__REQUIREMENT__
A word-for-word restatement of all the records is the required answer.

(Data items)
==============================

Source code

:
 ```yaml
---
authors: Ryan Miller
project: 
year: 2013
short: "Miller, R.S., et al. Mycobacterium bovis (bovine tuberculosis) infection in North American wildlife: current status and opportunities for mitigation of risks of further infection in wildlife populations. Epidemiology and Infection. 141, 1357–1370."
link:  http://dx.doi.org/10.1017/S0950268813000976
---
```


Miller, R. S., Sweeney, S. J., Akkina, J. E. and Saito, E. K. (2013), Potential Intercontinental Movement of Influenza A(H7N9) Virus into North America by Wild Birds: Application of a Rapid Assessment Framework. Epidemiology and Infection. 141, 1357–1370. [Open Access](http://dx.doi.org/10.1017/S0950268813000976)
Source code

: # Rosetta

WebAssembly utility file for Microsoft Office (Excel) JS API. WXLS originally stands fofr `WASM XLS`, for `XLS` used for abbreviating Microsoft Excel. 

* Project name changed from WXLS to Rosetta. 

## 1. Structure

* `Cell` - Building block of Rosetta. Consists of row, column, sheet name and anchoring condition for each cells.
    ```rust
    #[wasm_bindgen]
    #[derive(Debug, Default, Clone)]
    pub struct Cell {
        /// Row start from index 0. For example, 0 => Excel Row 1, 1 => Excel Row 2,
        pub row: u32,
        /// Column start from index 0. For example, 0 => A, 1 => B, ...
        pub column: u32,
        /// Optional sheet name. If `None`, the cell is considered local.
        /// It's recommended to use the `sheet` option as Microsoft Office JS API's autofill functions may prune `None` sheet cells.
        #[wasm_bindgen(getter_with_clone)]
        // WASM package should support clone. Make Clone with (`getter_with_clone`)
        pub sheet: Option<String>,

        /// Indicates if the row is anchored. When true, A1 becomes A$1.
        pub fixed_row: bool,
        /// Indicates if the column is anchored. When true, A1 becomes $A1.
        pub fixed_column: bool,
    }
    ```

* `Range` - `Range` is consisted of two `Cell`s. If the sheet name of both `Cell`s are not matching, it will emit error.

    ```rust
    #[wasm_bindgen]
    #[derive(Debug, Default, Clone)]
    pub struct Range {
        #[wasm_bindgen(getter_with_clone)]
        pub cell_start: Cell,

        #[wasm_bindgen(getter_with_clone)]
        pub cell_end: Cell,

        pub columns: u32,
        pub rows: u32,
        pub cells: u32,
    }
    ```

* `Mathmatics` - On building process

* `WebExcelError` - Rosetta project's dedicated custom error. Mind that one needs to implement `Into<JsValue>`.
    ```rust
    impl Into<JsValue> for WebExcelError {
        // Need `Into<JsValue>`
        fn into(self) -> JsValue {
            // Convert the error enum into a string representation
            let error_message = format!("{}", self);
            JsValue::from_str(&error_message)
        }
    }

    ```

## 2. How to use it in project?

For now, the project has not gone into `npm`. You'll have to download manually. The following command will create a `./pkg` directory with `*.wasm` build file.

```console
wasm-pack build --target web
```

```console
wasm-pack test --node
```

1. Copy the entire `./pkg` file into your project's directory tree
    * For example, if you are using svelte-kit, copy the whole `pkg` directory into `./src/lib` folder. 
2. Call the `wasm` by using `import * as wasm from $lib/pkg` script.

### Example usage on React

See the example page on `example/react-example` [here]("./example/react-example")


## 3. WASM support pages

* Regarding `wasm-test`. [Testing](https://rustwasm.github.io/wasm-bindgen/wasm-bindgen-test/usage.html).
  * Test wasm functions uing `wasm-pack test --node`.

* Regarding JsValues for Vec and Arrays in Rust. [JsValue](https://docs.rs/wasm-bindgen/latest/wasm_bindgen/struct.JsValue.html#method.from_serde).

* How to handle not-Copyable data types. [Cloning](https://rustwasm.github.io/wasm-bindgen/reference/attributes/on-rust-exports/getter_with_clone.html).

==============================

__EXPECTED ANSWER__
Source code

:
 ```yaml
---
authors: Ryan Miller
project: 
year: 2013
short: "Miller, R.S., et al. Mycobacterium bovis (bovine tuberculosis) infection in North American wildlife: current status and opportunities for mitigation of risks of further infection in wildlife populations. Epidemiology and Infection. 141, 1357–1370."
link:  http://dx.doi.org/10.1017/S0950268813000976
---
```


Miller, R. S., Sweeney, S. J., Akkina, J. E. and Saito, E. K. (2013), Potential Intercontinental Movement of Influenza A(H7N9) Virus into North America by Wild Birds: Application of a Rapid Assessment Framework. Epidemiology and Infection. 141, 1357–1370. [Open Access](http://dx.doi.org/10.1017/S0950268813000976)
Source code

: # Rosetta

WebAssembly utility file for Microsoft Office (Excel) JS API. WXLS originally stands fofr `WASM XLS`, for `XLS` used for abbreviating Microsoft Excel. 

* Project name changed from WXLS to Rosetta. 

## 1. Structure

* `Cell` - Building block of Rosetta. Consists of row, column, sheet name and anchoring condition for each cells.
    ```rust
    #[wasm_bindgen]
    #[derive(Debug, Default, Clone)]
    pub struct Cell {
        /// Row start from index 0. For example, 0 => Excel Row 1, 1 => Excel Row 2,
        pub row: u32,
        /// Column start from index 0. For example, 0 => A, 1 => B, ...
        pub column: u32,
        /// Optional sheet name. If `None`, the cell is considered local.
        /// It's recommended to use the `sheet` option as Microsoft Office JS API's autofill functions may prune `None` sheet cells.
        #[wasm_bindgen(getter_with_clone)]
        // WASM package should support clone. Make Clone with (`getter_with_clone`)
        pub sheet: Option<String>,

        /// Indicates if the row is anchored. When true, A1 becomes A$1.
        pub fixed_row: bool,
        /// Indicates if the column is anchored. When true, A1 becomes $A1.
        pub fixed_column: bool,
    }
    ```

* `Range` - `Range` is consisted of two `Cell`s. If the sheet name of both `Cell`s are not matching, it will emit error.

    ```rust
    #[wasm_bindgen]
    #[derive(Debug, Default, Clone)]
    pub struct Range {
        #[wasm_bindgen(getter_with_clone)]
        pub cell_start: Cell,

        #[wasm_bindgen(getter_with_clone)]
        pub cell_end: Cell,

        pub columns: u32,
        pub rows: u32,
        pub cells: u32,
    }
    ```

* `Mathmatics` - On building process

* `WebExcelError` - Rosetta project's dedicated custom error. Mind that one needs to implement `Into<JsValue>`.
    ```rust
    impl Into<JsValue> for WebExcelError {
        // Need `Into<JsValue>`
        fn into(self) -> JsValue {
            // Convert the error enum into a string representation
            let error_message = format!("{}", self);
            JsValue::from_str(&error_message)
        }
    }

    ```

## 2. How to use it in project?

For now, the project has not gone into `npm`. You'll have to download manually. The following command will create a `./pkg` directory with `*.wasm` build file.

```console
wasm-pack build --target web
```

```console
wasm-pack test --node
```

1. Copy the entire `./pkg` file into your project's directory tree
    * For example, if you are using svelte-kit, copy the whole `pkg` directory into `./src/lib` folder. 
2. Call the `wasm` by using `import * as wasm from $lib/pkg` script.

### Example usage on React

See the example page on `example/react-example` [here]("./example/react-example")


## 3. WASM support pages

* Regarding `wasm-test`. [Testing](https://rustwasm.github.io/wasm-bindgen/wasm-bindgen-test/usage.html).
  * Test wasm functions uing `wasm-pack test --node`.

* Regarding JsValues for Vec and Arrays in Rust. [JsValue](https://docs.rs/wasm-bindgen/latest/wasm_bindgen/struct.JsValue.html#method.from_serde).

* How to handle not-Copyable data types. [Cloning](https://rustwasm.github.io/wasm-bindgen/reference/attributes/on-rust-exports/getter_with_clone.html).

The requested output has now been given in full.